Our study should be interpreted within the context of its strengths and limitations. One of the strengths of our study is a population-based prospective cohort with the extensive follow-up period of 21 years, allowing us to track outcomes over a long period of time. However, it is important to acknowledge the limitations of our analyses as well. Firstly, not all participants underwent a baseline HbA1c test in 2002, which may have resulted in some cases of diabetes being missed if they were only detected by HbA1c. This potential oversight could have affected the overall picture of diabetes prevalence in our study. Nevertheless, it is worth noting that the clinical diagnosis of both prediabetes and diabetes was primarily based on FPG and 2hPG levels. HbA1c was not included in the diagnostic criteria until 2010, so our findings are based on the established criteria at the time of the study. Secondly, our study used office BP measurements instead of 24-hour ambulatory BP monitoring. It has been shown that 24-h ambulatory systolic BP, but not office BP, is independently associated with cardiac remodeling, coronary microvascular dysfunction, and diastolic dysfunction among asymptomatic individuals with Diabetes Mellitus [43]. Thirdly, our study has a relatively small sample size and includes participants who are relatively young. Despite a follow-up period of over 20 years, the number of deaths in certain subgroups is still low. This limitation may result in the analysis lacking sufficient statistical power for these subgroups. Given the relatively small sample size in this study, we are unable to distinguish statistically whether the observed risk is primarily attributed to blood pressure or diabetes. However, we can observe the additive effect of both blood pressure and diabetes status.

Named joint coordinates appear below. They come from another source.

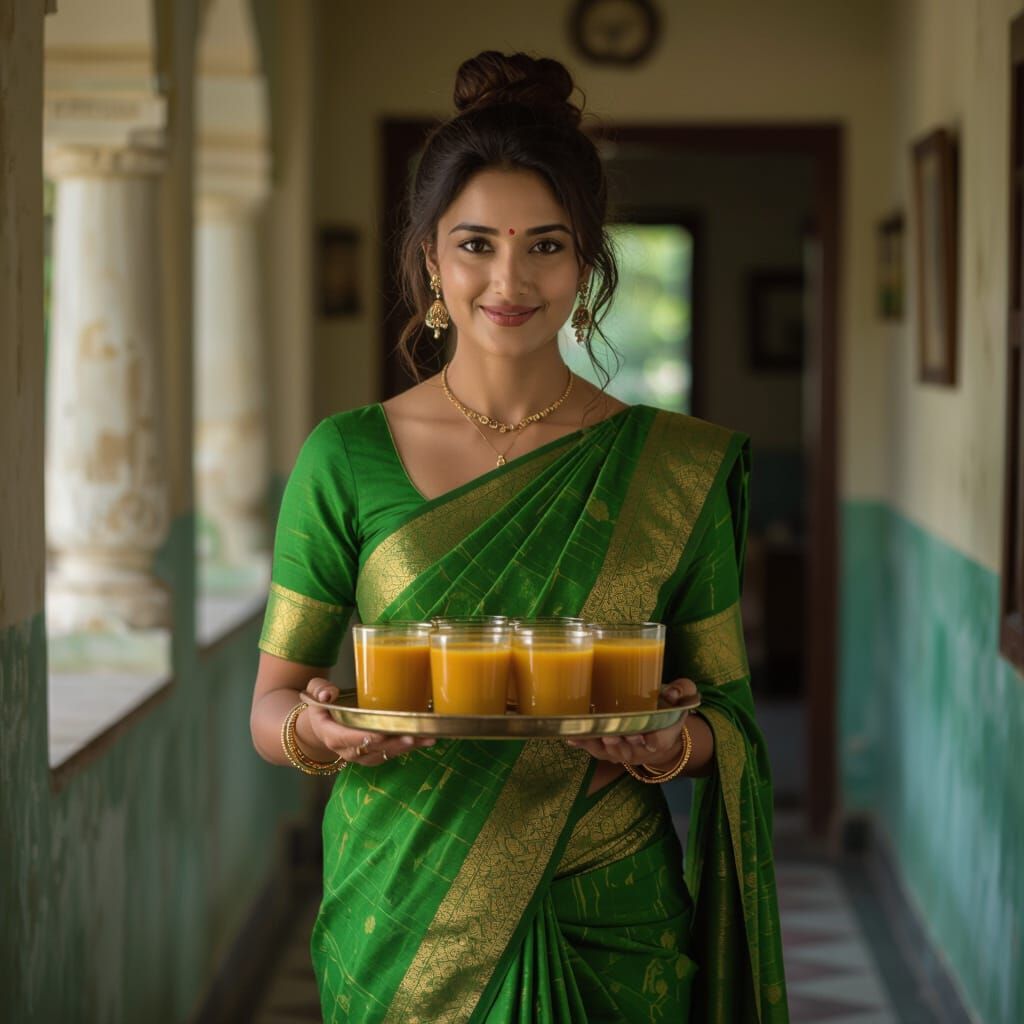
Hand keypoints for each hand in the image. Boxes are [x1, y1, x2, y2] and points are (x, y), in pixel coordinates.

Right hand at [300, 678, 435, 766]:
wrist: (323, 725)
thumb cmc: (322, 705)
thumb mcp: (314, 692)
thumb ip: (319, 690)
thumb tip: (328, 695)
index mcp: (330, 734)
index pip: (345, 739)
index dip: (362, 738)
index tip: (379, 733)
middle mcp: (346, 749)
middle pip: (370, 750)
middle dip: (392, 744)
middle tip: (411, 736)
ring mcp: (361, 755)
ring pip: (384, 754)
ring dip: (406, 748)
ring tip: (426, 739)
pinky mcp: (374, 754)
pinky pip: (391, 754)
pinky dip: (409, 748)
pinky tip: (426, 740)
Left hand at [565, 678, 698, 766]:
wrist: (662, 732)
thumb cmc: (670, 709)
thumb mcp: (684, 696)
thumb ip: (682, 690)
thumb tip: (671, 692)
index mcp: (665, 735)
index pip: (660, 742)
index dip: (651, 740)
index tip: (641, 733)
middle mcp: (643, 749)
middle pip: (629, 750)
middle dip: (618, 743)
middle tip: (608, 734)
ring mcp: (625, 752)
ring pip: (609, 752)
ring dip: (597, 744)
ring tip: (583, 733)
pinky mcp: (611, 752)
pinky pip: (596, 750)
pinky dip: (584, 744)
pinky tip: (571, 736)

Forth, since serum creatinine and urinary albumin levels were not measured at baseline, it was not possible to evaluate the related information of chronic kidney disease in participants with a BP of 130–139/80–89 mmHg. Finally, it is important to note that this study is solely observational in nature. Therefore, further research in the form of randomized controlled clinical trials is needed to evaluate the potential benefits derived from antihypertensive treatment among this specific patient population.

Conclusions

In conclusion, our findings of this study suggest that individuals with diabetes and a BP of 130–139/80–89 mmHg may face a significantly higher risk of all-cause and cardiovascular mortality over an extended follow-up period of more than 20 years. This highlights the importance of maintaining a target BP level below 130/80 mmHg for individuals with diabetes.